Predictive Monitoring Can Save Money in Many Ways

by Andy Oram
October 6, 2015

This article originally appeared on the International Manufacturing Technology Show site.

In a recent television ad, a man came across a piece of paper that said, “You will have a heart attack today.” The ad was mocking the idea that we could predict our future. Yet an increasing number of sensors do give us the data to figure out when something will go wrong—in our bodies, our manufactured products, and our infrastructure itself.

At the most recent Solid Conference in San Francisco, I talked to General Electric staff about the massive monitoring project they undertake on windmills, now one of their major product lines. A typical windmill is outfitted with two to four thousand sensors, each reporting one tiny statistic that can indicate whether degradation is taking place. Analytics then make sense out of these data points and inform owners whether maintenance needs to take place.

This is cutting-edge technology, but predictive maintenance has been available for cars in years. Haven’t you ever seen one of the yellow warning lights come on in your car? I’ve found, unfortunately, that the problem usually boils down to a problem with the sensor, not a problem with the car. But such warnings save people from disastrous break-downs, I’m sure.

Preventative maintenance requires a major research effort. Researchers have to figure out:

Everything has to be tied together into an effective alerting system. And you have to test the system in many different environments, because the type of use determines likely patterns of degradation. A windmill in the desert suffers different kinds of failure from a windmill on a high plain.

But according to the report Predictive Maintenance: A World of Zero Unplanned Downtime, that’s only the first of three layers of business activity you need in order to take advantage of predictive maintenance.

The second layer involves your organization. Where can you get the sensors and materials you need to install a system? How is the system built into each product? Can you be sure someone will take the necessary action once a problem is identified?

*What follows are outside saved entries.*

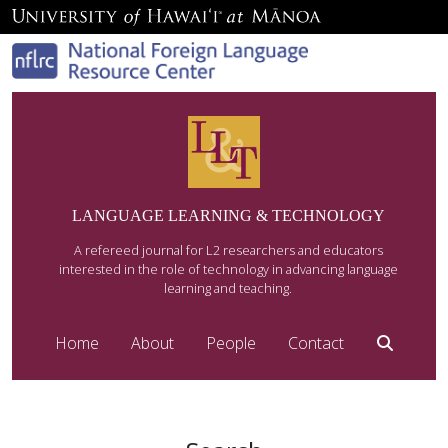
LANGUAGE LEARNING & TECHNOLOGY
A refereed journal for L2 researchers and educators
interested in the role of technology in advancing language
learning and teaching.
Home
About
People
Contact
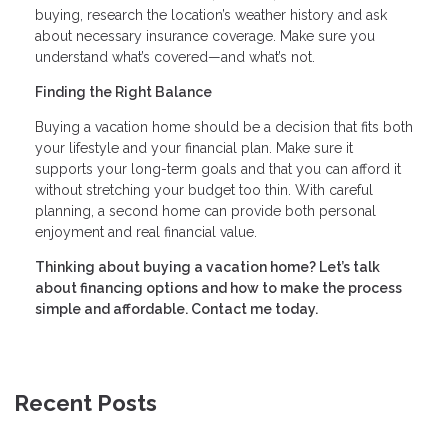
buying, research the location’s weather history and ask
about necessary insurance coverage. Make sure you
understand what’s covered—and what’s not.
Finding the Right Balance
Buying a vacation home should be a decision that fits both
your lifestyle and your financial plan. Make sure it
supports your long-term goals and that you can afford it
without stretching your budget too thin. With careful
planning, a second home can provide both personal
enjoyment and real financial value.
Thinking about buying a vacation home? Let’s talk
about financing options and how to make the process
simple and affordable. Contact me today.
Recent Posts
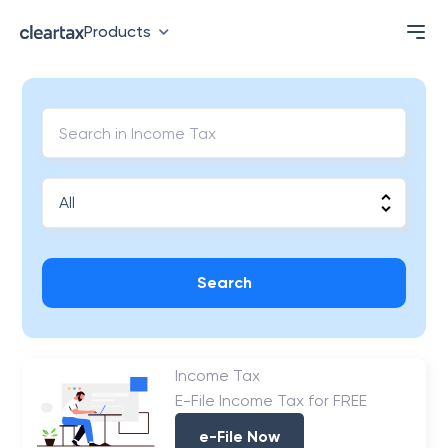
Products
Search
Income Tax
E-File Income Tax for FREE
e-File Now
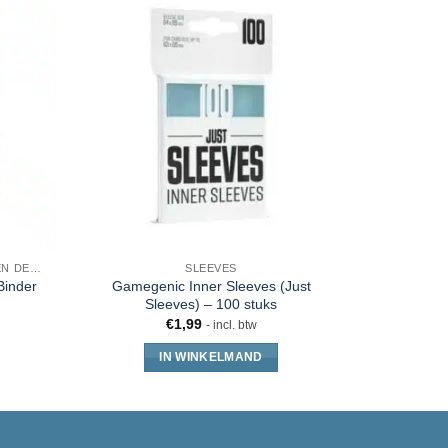
SLEEVES, TOPLOADERS, MAPPEN EN DECKBOX
SLEEVES
Binder
Gamegenic Inner Sleeves (Just
Ultra 
Sleeves) – 100 stuks
S
€
1,99
- incl. btw
IN WINKELMAND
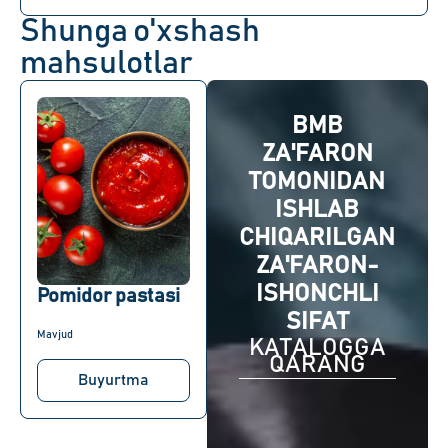
Shunga o'xshash
mahsulotlar
BMB
ZA'FARON
TOMONIDAN
ISHLAB
CHIQARILGAN
ZA'FARON-
ISHONCHLI
Pomidor pastasi
SIFAT
Mavjud
KATALOGGA
QARANG
Buyurtma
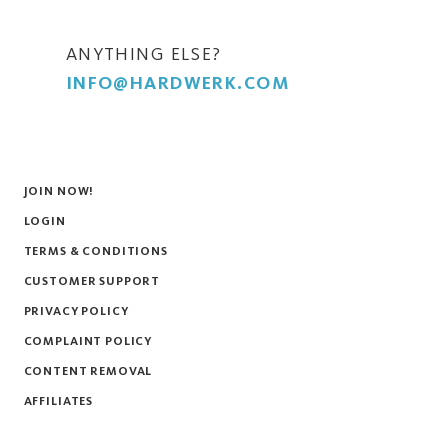
ANYTHING ELSE?
INFO@HARDWERK.COM
JOIN NOW!
LOGIN
TERMS & CONDITIONS
CUSTOMER SUPPORT
PRIVACY POLICY
COMPLAINT POLICY
CONTENT REMOVAL
AFFILIATES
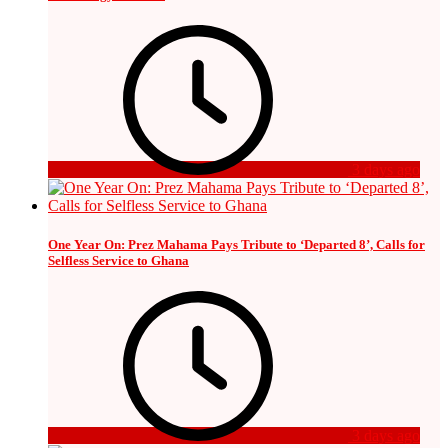
3 days ago
One Year On: Prez Mahama Pays Tribute to ‘Departed 8’, Calls for
Selfless Service to Ghana
3 days ago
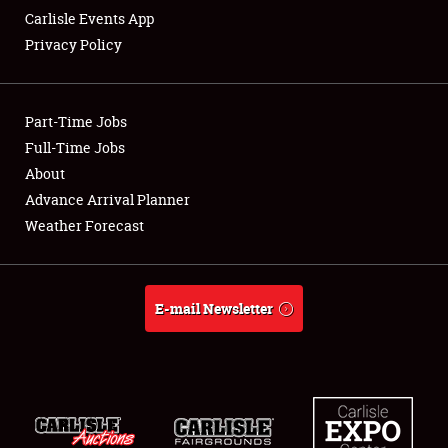
Carlisle Events App
Privacy Policy
Showfield
Part-Time Jobs
Club Relations
Full-Time Jobs
About
Full-Time Jobs
Advance Arrival Planner
About
Weather Forecast
Weather Forecast
E-mail Newsletter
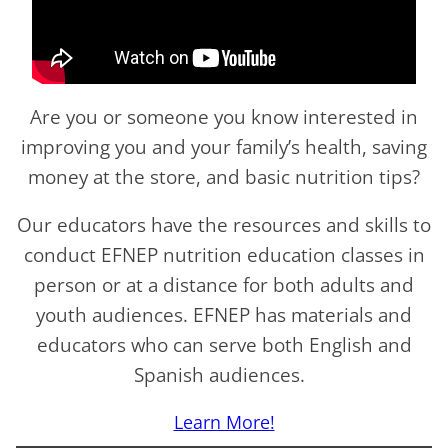
Are you or someone you know interested in
improving you and your family’s health, saving
money at the store, and basic nutrition tips?
Our educators have the resources and skills to
conduct EFNEP nutrition education classes in
person or at a distance for both adults and
youth audiences. EFNEP has materials and
educators who can serve both English and
Spanish audiences.
Learn More!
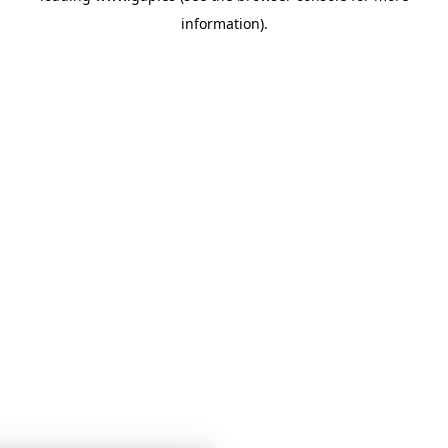
information)
.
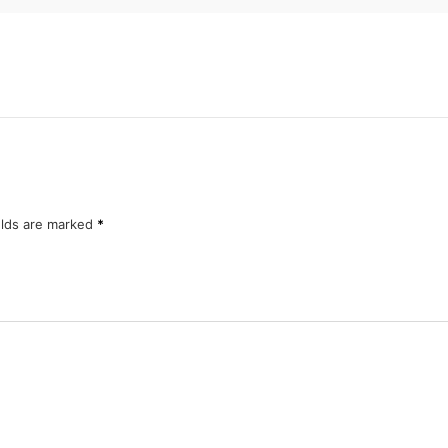
elds are marked
*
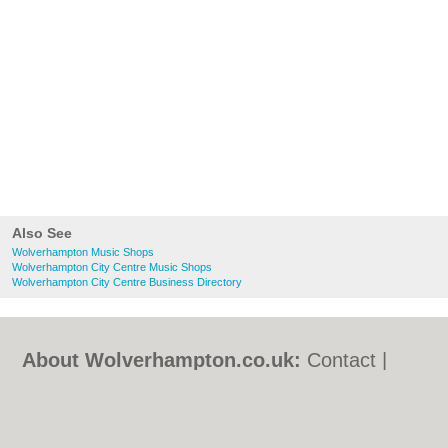
Also See
Wolverhampton Music Shops
Wolverhampton City Centre Music Shops
Wolverhampton City Centre Business Directory
About Wolverhampton.co.uk:
Contact
|
Privacy Policy
|
Cookie Policy
|
Revoke
cookie/ad consent |
Terms of Use
|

The third layer involves making the system work financially. You wouldn’t want to spend more on maintenance than you’d have to pay on failures. Of course, some failures are so catastrophic that almost anything you spend on maintenance is worthwhile. And as the subtitle of Predictive Maintenance indicates, the cost of a failure may not be the repair so much as the time you go without use of the product.

Furthermore, predictive maintenance can lead to other efficiencies because you gain vast amounts of new data about how your products or infrastructure are running. Some systems accept feedback from a human so that, through machine learning, the system can improve over time.

We have a well-known infrastructure crisis in the US. A well-considered investment in predictive maintenance can reduce the staggering costs of keeping our roads, bridges, trains, and electrical grid in good shape. It’s just as useful on a smaller scale as well.